Even though the Moon is reflecting light and not black-body radiating, being surrounded by the surface is a lot like being on the surface, and you’ll get to the temperature of the surface.

Flash point doesn’t equal ignition temperature. Here’s a few candidates. And note Randall did say ‘most’ things.

In a vacuum, being surrounded by a surface is very different than being on a surface. Surrounded by a surface, you’ll get only radiative heating. On the surface, you’ll also have conductive heating.

Good points. According to your links, it seems you could light a match made from white phosphorous. That seems like a common enough item to have been considered in his column. I could see ignoring some exotic rocket fuel though.

That only matters for how quickly the two bodies equalize in temperature. Regardless of whether the heat transfer mechanism is conduction or radiation, once you’re completely surrounded by an object, you’re going to equalize at the same temperature (eventually), barring any sort of external energy input.
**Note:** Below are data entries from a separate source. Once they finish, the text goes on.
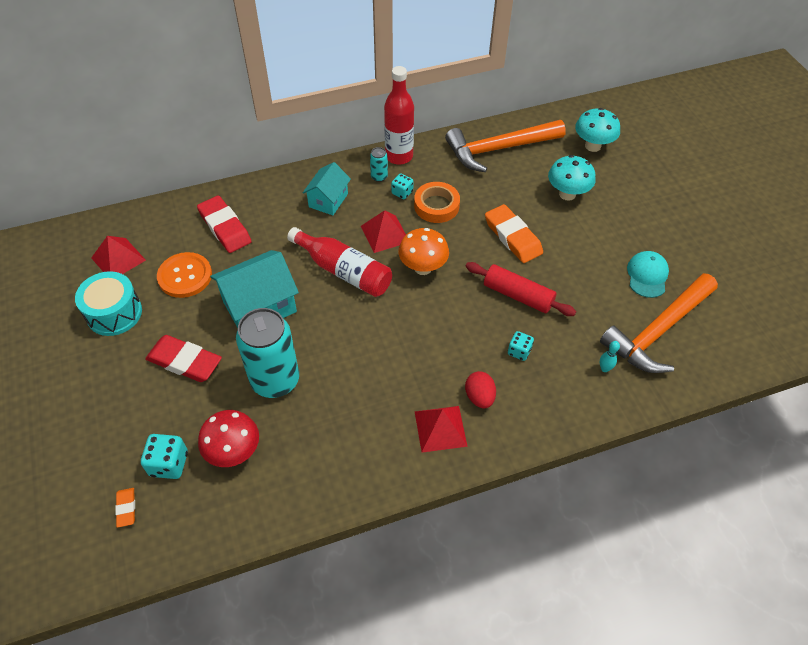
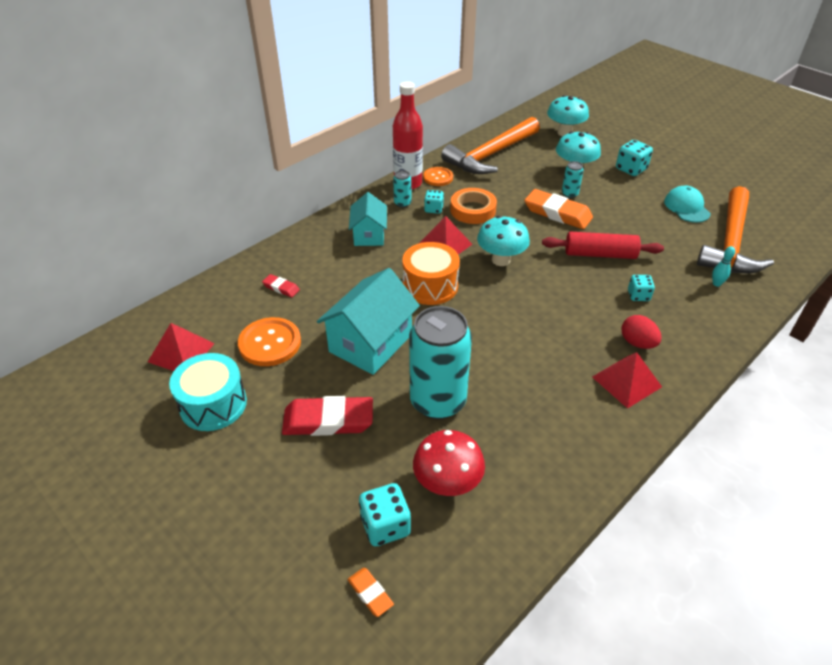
camera: 25 degrees left, 10 degrees down
red eraser [197,195,252,253] -> red eraser [262,274,300,297], size x0.49
red bottle [287,227,392,297] -> orange drum [402,242,460,305]
orange mushroom [398,228,449,275] -> turquoise mushroom [477,216,530,266]
none -> orange button [423,167,453,186]
none -> turquoise can [562,161,584,198]
none -> turquoise dice [616,140,653,176]

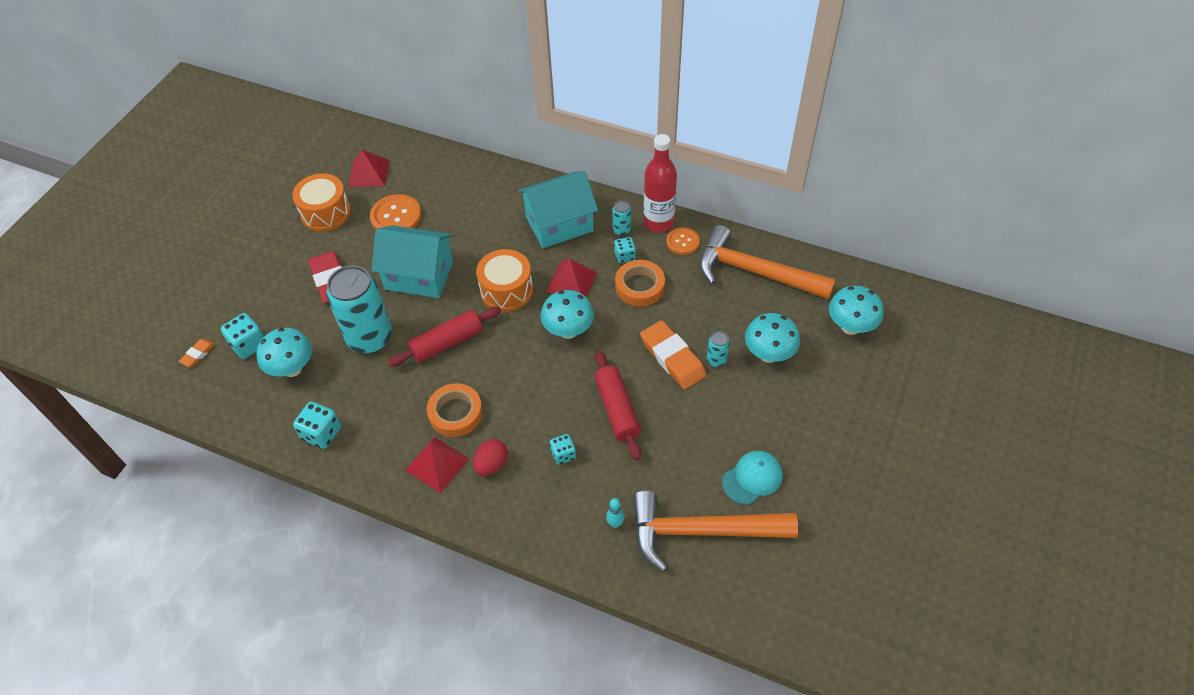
camera: 70 degrees right, 10 degrees up
turquoise drum [169,353,247,431] -> orange drum [292,173,351,232]
red eraser [262,274,300,297] -> none
turquoise house [349,192,387,246] -> turquoise house [518,171,598,248], size x1.60
red mushroom [413,430,485,496] -> turquoise mushroom [256,328,312,377]
orange eraser [525,189,593,229] -> orange eraser turned 45 degrees counterclockwise [640,320,707,389]
turquoise dice [616,140,653,176] -> turquoise dice moved to [293,401,341,449]
none -> red rolling pin [388,306,501,367]
none -> orange tape [427,383,483,437]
It doesn’t matter how much insulation or vacuum you put between the two objects.

That’s true. I was going off the picture in the column showing stickman partially surrounded, and the text is unclear - it says “surrounded”, but then talks about rocks that are “nearly surrounded” by the rest of the surface.

But I don’t think it’s an important point in the first place. Moonlight is not black body radiation from the Moon; it is reflected sunlight. I still assert that the theoretical temperature you could achieve with a lens focusing the moonlight has nothing to do with the temperature of the Moon’s surface. It is dependent on the efficiency of reflection (or lack thereof) due to albedo and diffuse reflection.
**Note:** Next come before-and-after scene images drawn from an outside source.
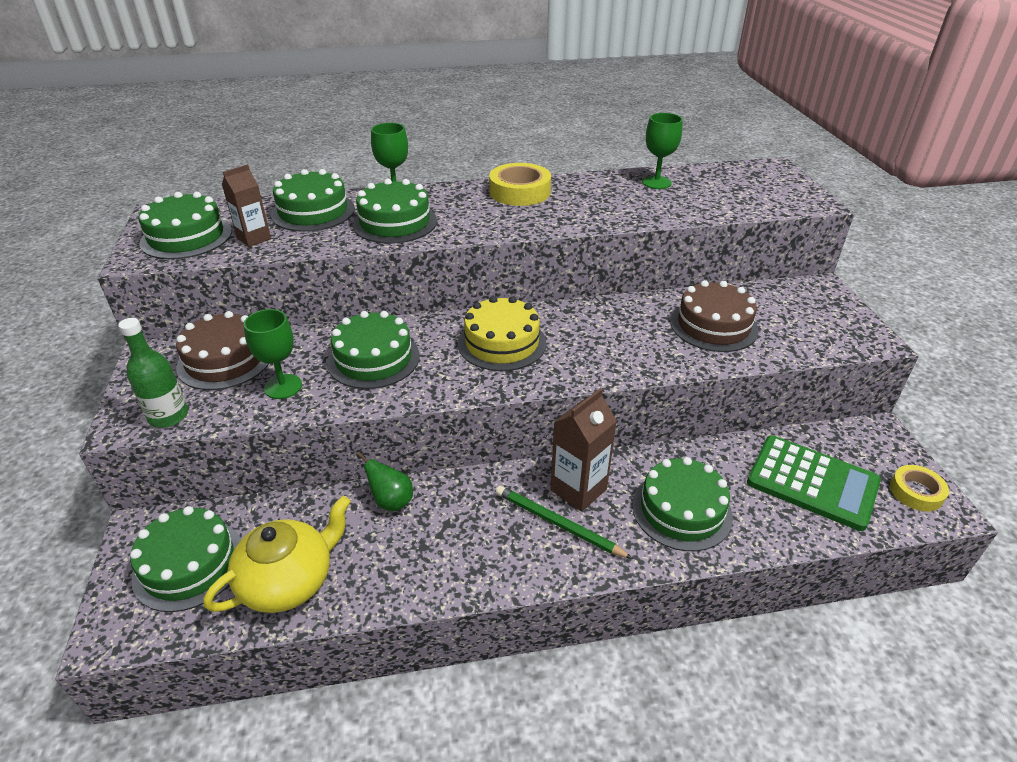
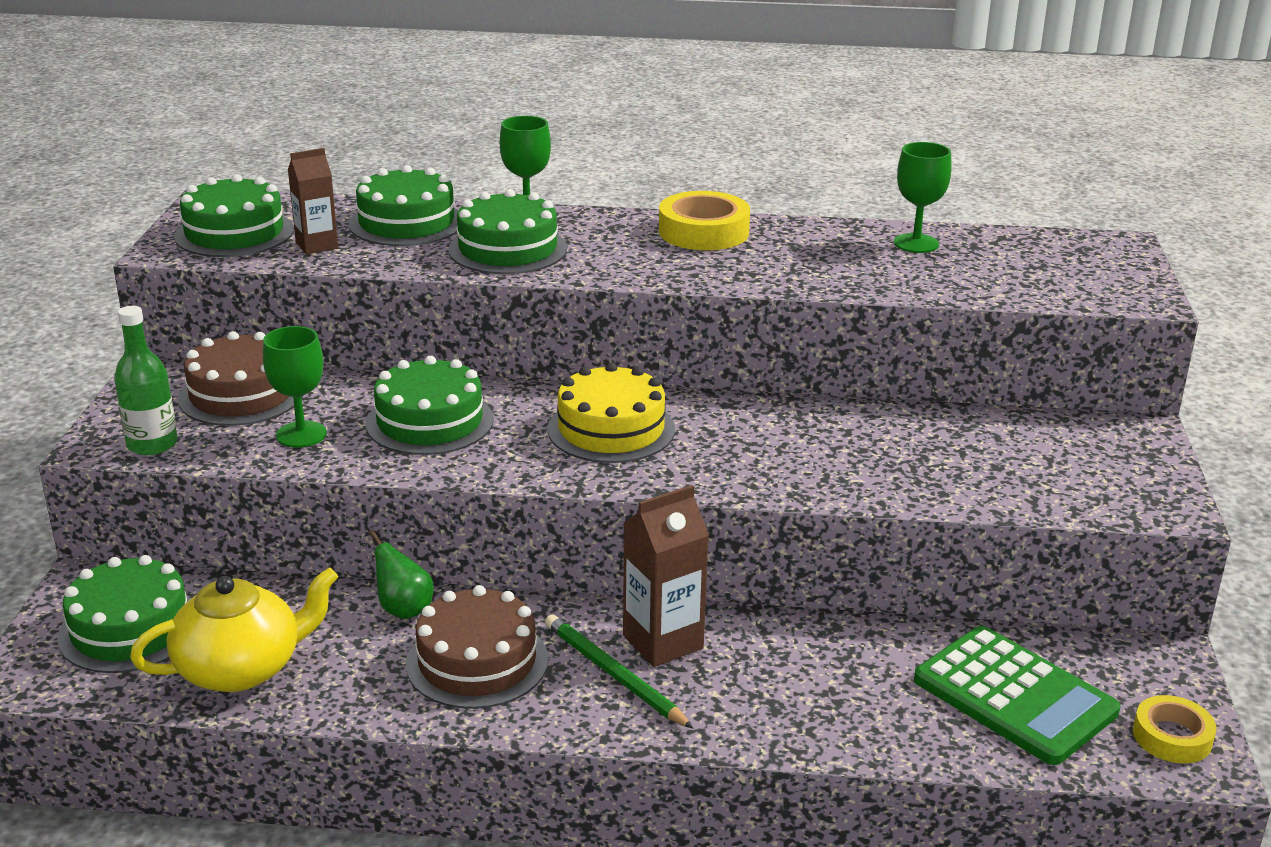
camera: 15 degrees right, 10 degrees down
green cake [632,457,733,551] -> none
brown cake [670,280,759,352] -> brown cake moved to [406,585,548,709]

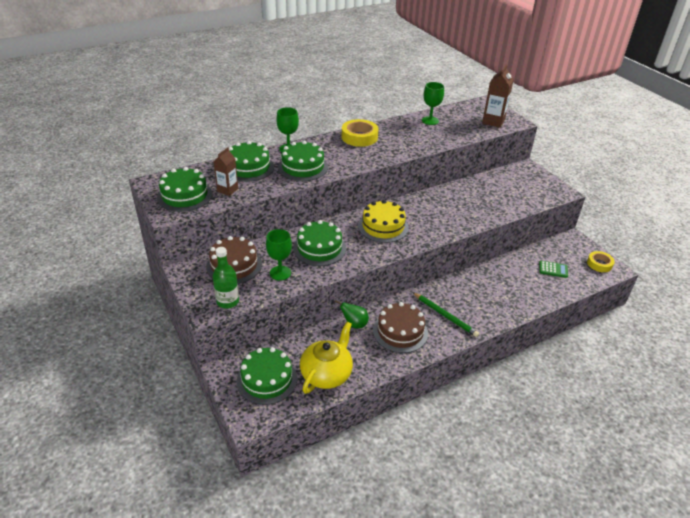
camera: 35 degrees left, 10 degrees up
green pencil [545,614,694,729] -> green pencil turned 150 degrees counterclockwise [412,292,479,337]
brown carton [623,485,709,667] -> brown carton moved to [482,64,514,128]
green calculator [914,626,1121,765] -> green calculator [539,261,568,278], size x0.47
I agree it’s a simplification, but it’s still a pretty good estimate.

What matters is the effective temperature of moonlight, i.e. the temperature of a blackbody that would be just as bright. But what Randall is saying is, if you put a rock on the surface of the moon, it would reach that temperature. If you took that same rock, brought it to earth and put it behind the ideal focusing mirror/lens, it would be in exactly the same radiation environment, and would reach that same temperature.

I disagree with the bolded point. The rock will heat up only to the extent that it absorbs the radiation. If the radiation is reflected, the rock doesn’t heat up.

By “rock,” I was assuming an object whose emissivity is comparable to its absorptivity. With this assumption, the rock will warm up until it reaches the thermal temperature of the environment, where it emits as much thermal radiation as it emits. (Emitted flux is emissivity * sigma * T^4, absorbed flux is absorptivity * sigma * Te^4, where sigma is the stefann-boltzmann constant, and Te is the effective temperature of the incident radiation.)

It’s true that there are surfaces whose absorptivity is very different from emissivity - polished metal, silver-coated Teflon, etc. Those are not rocks.

I’m not trying to argue that the rocks don’t heat up. And at equilibrium, I agree that absorption will equal emission of thermal radiation. But there is also reflected light from the Moon, and reflected light is able to heat something at the focal point of the lens without heating the reflector (the Moon’s surface, in this case).